According to the complaint, the indictment and statements made in open court, including at the sentencing proceeding, Wells, through his investment firm Promitor Capital, engaged in a fraudulent scheme to obtain investments by falsely representing that he had achieved consistently positive trading returns in the U.S. equity markets, including through the successful use of options to hedge risk.

In actuality, between 2009 and his arrest, Wells realized trading losses totaling in excess of $500,000.

As a result of the misrepresentations, Wells obtained more than $1.5 million in investments from more than 30 investors, many of whom were friends, colleagues or family members, Bharara said.

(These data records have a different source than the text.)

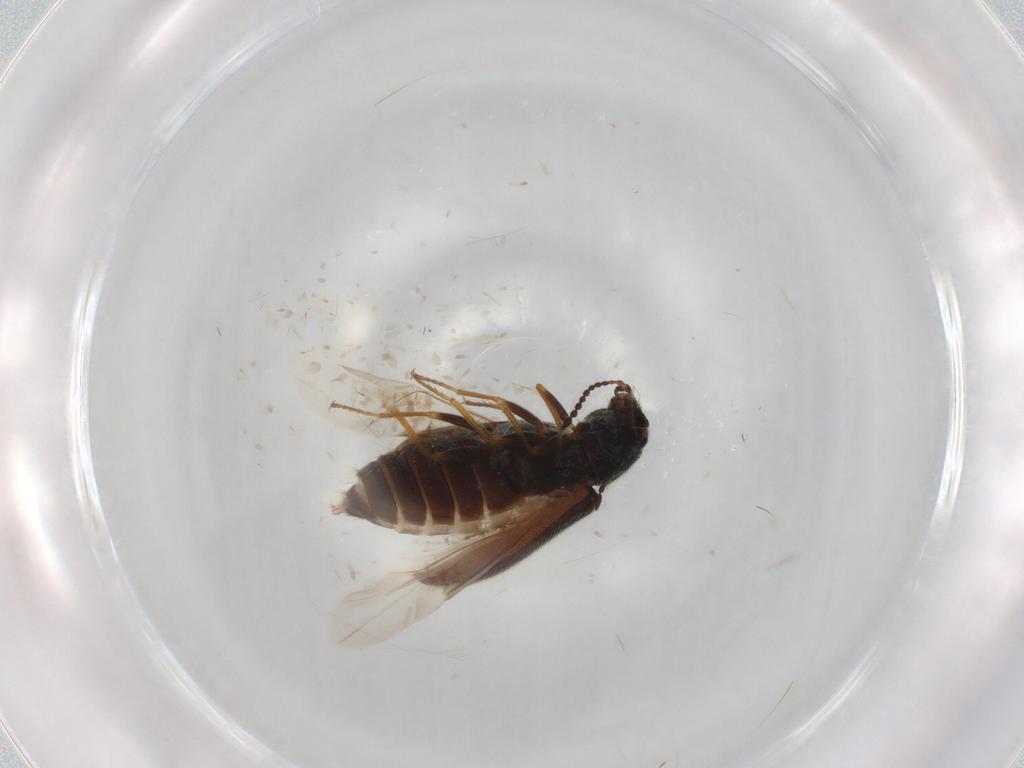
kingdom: Animalia
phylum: Arthropoda
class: Insecta
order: Coleoptera
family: Dasytidae
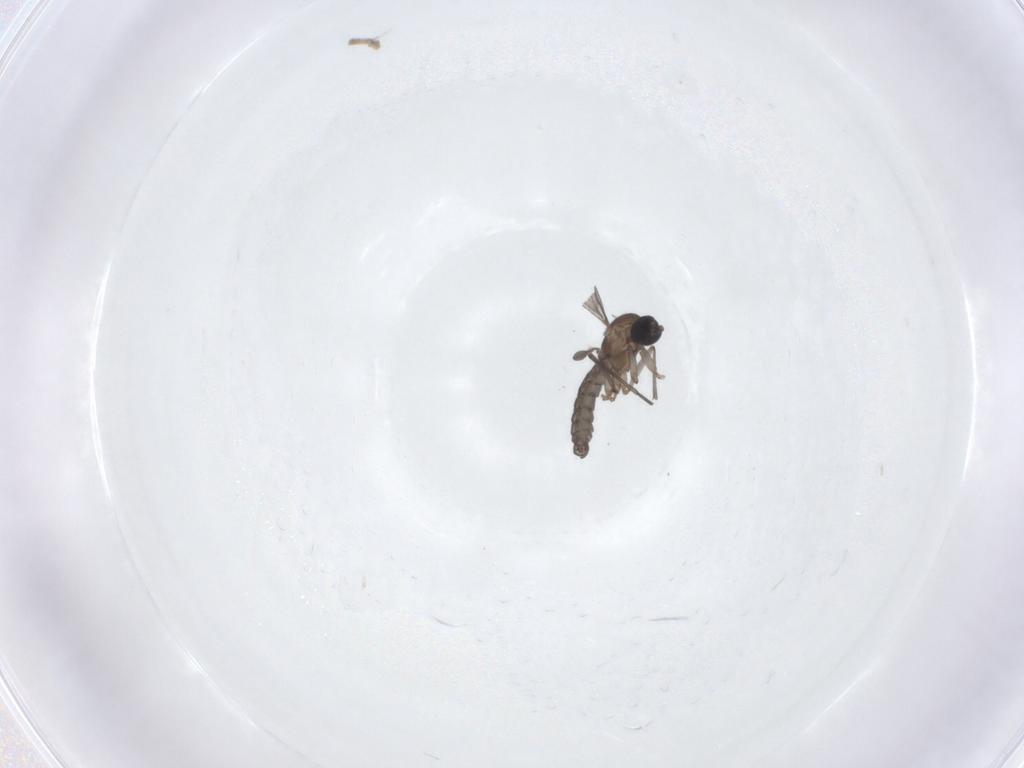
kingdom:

Of the money he did not lose in securities trading, Wells routinely converted investor funds to his own use in the form of cash withdrawals and to pay personal expenses, including more than $500,000 for credit card bills, payments for Wells’ automobile, private school tuition and other expenditures, Bharara said.

In addition to the 46-month prison sentence, Wells, formerly of Manhattan and New Jersey, now living in Valley Cottage, was sentenced to three years of supervised release.

The court further ordered Wells to forfeit the proceeds of the scheme, and to pay restitution in an amount to be determined.

Bharara praised the work of the FBI, and thanked the U.S. Securities and Exchange Commission for their assistance with the investigation.